── Dataset records ──
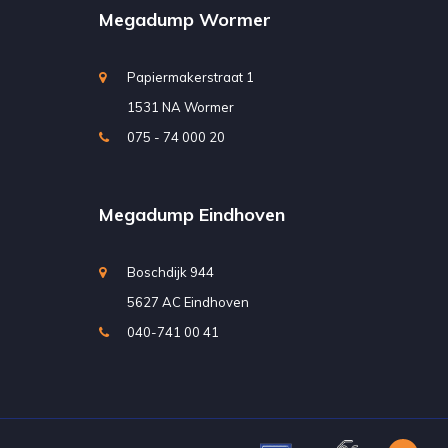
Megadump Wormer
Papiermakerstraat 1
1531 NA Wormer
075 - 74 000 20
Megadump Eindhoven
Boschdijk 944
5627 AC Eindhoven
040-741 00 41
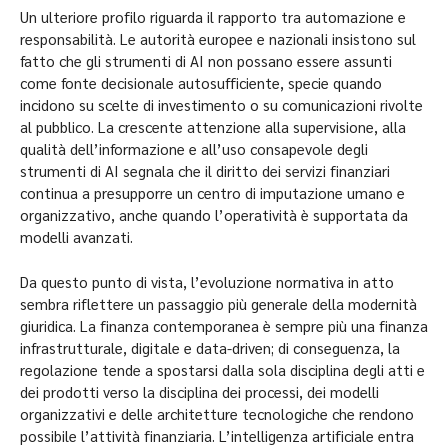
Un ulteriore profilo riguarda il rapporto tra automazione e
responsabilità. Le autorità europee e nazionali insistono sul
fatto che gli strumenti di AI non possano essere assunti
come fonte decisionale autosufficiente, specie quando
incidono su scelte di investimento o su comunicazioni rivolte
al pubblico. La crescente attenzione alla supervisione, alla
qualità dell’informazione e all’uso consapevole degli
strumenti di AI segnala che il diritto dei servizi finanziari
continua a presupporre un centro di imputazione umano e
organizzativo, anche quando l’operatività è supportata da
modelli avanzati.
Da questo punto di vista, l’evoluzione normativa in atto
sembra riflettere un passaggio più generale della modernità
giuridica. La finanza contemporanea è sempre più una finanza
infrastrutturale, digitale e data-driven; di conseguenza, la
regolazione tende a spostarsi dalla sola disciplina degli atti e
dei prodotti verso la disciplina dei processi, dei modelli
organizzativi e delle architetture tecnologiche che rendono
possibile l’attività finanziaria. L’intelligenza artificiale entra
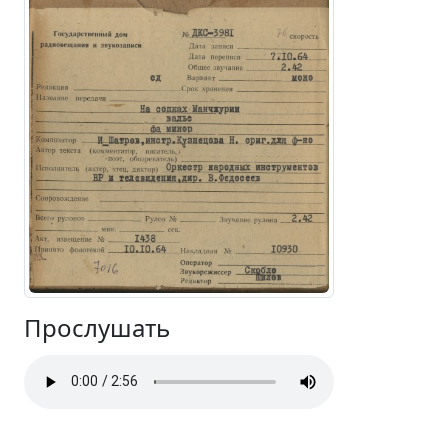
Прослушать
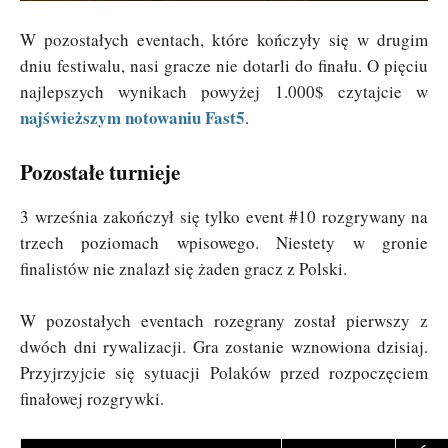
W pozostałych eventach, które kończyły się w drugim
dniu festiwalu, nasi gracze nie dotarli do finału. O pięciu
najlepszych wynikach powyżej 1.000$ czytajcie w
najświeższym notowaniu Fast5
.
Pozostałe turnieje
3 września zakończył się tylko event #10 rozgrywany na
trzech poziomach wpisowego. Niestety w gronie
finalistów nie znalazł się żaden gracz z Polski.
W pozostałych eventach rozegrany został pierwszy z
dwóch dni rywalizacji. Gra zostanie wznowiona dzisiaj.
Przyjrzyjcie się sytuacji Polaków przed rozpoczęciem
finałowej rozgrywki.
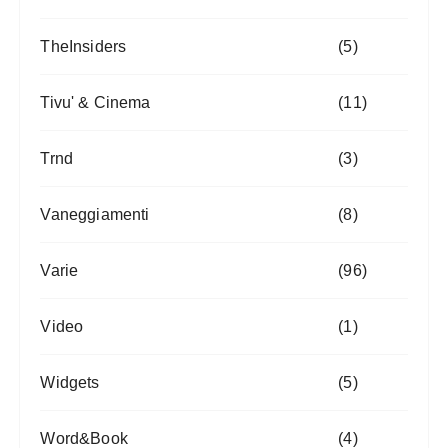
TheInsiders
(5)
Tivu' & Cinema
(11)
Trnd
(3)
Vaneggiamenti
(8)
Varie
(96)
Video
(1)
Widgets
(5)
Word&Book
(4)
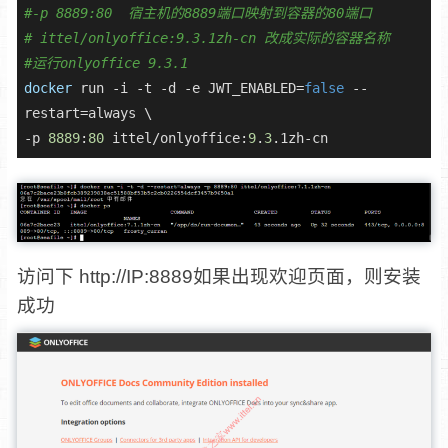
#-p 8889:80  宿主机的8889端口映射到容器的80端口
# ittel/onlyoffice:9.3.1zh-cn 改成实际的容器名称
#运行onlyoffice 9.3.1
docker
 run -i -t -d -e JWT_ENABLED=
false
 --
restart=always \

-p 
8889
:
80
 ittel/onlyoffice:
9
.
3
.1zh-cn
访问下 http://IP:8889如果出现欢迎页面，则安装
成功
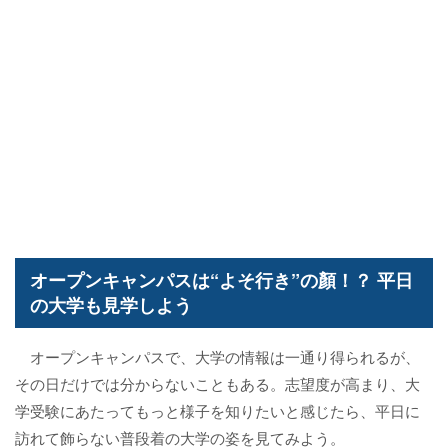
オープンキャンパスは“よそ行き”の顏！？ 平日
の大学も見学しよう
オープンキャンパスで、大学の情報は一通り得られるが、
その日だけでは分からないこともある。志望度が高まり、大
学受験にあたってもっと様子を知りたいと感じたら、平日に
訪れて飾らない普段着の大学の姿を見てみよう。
───
── Dataset records ──
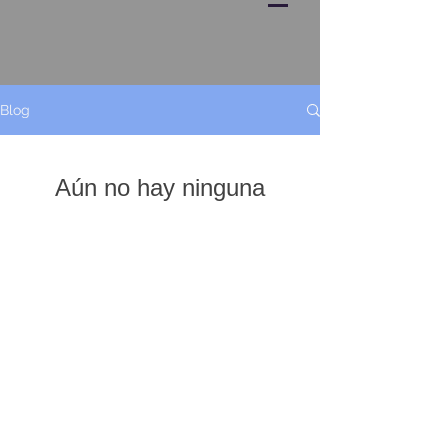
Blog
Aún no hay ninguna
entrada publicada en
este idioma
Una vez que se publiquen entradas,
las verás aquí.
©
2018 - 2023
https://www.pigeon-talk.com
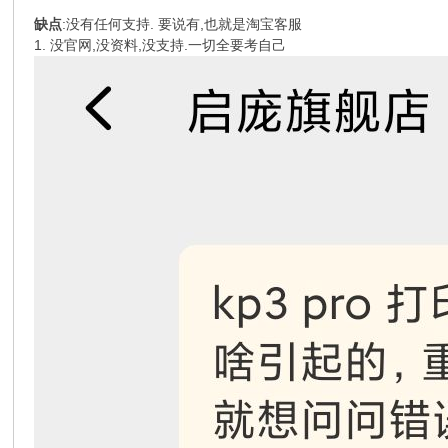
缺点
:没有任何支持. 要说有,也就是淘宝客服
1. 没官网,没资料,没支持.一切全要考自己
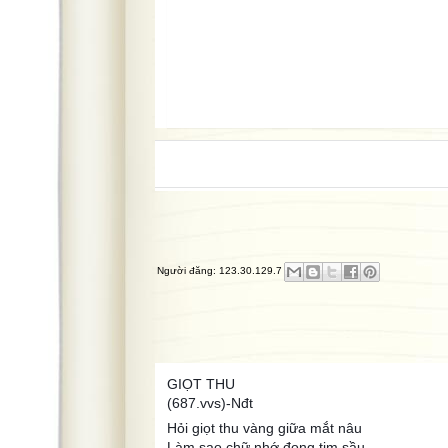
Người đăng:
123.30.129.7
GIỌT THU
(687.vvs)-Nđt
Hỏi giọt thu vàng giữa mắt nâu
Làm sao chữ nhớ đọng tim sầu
───
* Exercise details *
Once you have located every line with the word "quando" in the material above, list those lines.

* Result of this task *
come fonte decisionale autosufficiente, specie quando
organizzativo, anche quando l’operatività è supportata da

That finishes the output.